Her zamankinden daha çok birlikteliğe,
kardeşliğe, barışa ihtiyacımızın olduğu son günlerde; bu barışı sağlayacak olan
Adalettir. Adalet devletlerin dinidir. İnsanları bir arada tutan en önemli
unsurdur.
Yetişmiş
gençler bu nedenle ülkemizi terk ediyorlar ve terk etme yolları arıyorlar. Bu
göç ülkemiz için çok büyük kayıptır.
Üretimi terk
eden kesimler, ya ekonomik iflaslarından dolayı batıyorlar. Ya da ülkemizde yanlış
giden bir çok şeyi görmelerinden dolayı üretimi terk etmektedirler.
Adaletin olmadığı, üretimden kaçılan, işsizliğin,
yoksulluğun arttığı, ülkelerde bir de “Bizden olmayanlar haindir“ diye hamaset
yapılırsa; işte orada çöküş ve parçalanma kaçınılmaz son olur.
Bütün
doğrularımızı gözden geçirelim dostlarım. Politikacıların, siyaset ve devlet
adamlığının önüne geçtiği; yani kendi çıkarlarını düşünenlerin, Milletin
çıkarlarının önüne geçip, “ben varsam devlet yaşar, ben yoksam devlet biter”
dedikleri yerde biliniz ki bir yanlış vardır.

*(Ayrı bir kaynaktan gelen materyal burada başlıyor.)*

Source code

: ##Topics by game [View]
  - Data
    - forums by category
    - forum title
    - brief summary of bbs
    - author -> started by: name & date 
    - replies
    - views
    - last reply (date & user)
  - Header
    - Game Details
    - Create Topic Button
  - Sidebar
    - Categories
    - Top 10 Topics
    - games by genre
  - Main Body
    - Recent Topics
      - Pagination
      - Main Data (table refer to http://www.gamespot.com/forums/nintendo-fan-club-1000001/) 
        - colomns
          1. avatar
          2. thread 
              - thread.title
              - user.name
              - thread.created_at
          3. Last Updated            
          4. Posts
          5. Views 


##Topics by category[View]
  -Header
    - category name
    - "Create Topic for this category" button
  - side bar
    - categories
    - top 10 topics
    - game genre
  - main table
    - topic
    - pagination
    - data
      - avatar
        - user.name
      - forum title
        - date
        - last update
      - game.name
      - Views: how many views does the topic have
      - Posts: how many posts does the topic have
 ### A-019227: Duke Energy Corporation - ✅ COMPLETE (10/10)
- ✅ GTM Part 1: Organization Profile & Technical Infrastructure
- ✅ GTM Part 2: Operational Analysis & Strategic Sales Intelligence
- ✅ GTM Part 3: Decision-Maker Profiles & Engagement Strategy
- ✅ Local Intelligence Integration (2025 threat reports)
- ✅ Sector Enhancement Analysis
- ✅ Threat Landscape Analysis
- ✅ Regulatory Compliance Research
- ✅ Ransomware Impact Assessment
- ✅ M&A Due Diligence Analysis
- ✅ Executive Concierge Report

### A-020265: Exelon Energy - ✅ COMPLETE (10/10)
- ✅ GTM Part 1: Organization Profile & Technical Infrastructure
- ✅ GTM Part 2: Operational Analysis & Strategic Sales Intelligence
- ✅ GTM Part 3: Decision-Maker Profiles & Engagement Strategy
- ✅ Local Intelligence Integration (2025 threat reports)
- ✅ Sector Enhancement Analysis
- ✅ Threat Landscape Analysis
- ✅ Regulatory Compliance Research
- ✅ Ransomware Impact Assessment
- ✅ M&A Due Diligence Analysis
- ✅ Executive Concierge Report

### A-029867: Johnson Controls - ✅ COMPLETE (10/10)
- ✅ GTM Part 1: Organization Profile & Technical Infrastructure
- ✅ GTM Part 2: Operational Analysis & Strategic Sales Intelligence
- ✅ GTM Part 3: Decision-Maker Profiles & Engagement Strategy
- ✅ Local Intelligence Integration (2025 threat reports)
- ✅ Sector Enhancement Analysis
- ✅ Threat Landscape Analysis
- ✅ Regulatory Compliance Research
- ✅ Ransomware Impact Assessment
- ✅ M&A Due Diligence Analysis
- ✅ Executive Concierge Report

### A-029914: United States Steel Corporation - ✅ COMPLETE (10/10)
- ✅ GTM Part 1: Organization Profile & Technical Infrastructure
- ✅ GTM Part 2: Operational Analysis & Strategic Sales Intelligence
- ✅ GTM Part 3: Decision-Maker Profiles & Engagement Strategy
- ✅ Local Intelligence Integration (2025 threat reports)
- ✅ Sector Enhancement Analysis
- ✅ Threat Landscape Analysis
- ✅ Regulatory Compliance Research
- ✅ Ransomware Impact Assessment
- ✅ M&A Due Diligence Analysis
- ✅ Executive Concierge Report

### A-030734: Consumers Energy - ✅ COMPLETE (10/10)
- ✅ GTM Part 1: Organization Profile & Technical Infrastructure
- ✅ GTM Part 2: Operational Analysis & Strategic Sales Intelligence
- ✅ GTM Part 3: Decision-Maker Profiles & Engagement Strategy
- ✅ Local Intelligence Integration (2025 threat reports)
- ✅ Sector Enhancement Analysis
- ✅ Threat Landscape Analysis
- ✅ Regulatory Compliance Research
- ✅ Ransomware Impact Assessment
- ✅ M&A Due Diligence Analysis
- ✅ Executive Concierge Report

Mustafa Kemal Atatürk “Benim naçiz vücudum, elbet bir gün
toprak olacaktır. Ama Türkiye Cumhuriyeti, İlelebet payidar kalacaktır” derken
boşuna dememiştir.
Bu ülke ilelebet payidar kalacaktır, Hiçbir
kimsenin şüphesi olmasın.
Adalet, barış ve kardeşlik adına, yanlış
uygulamaları ve düşüncelerimizi değiştirmek kaydı ile.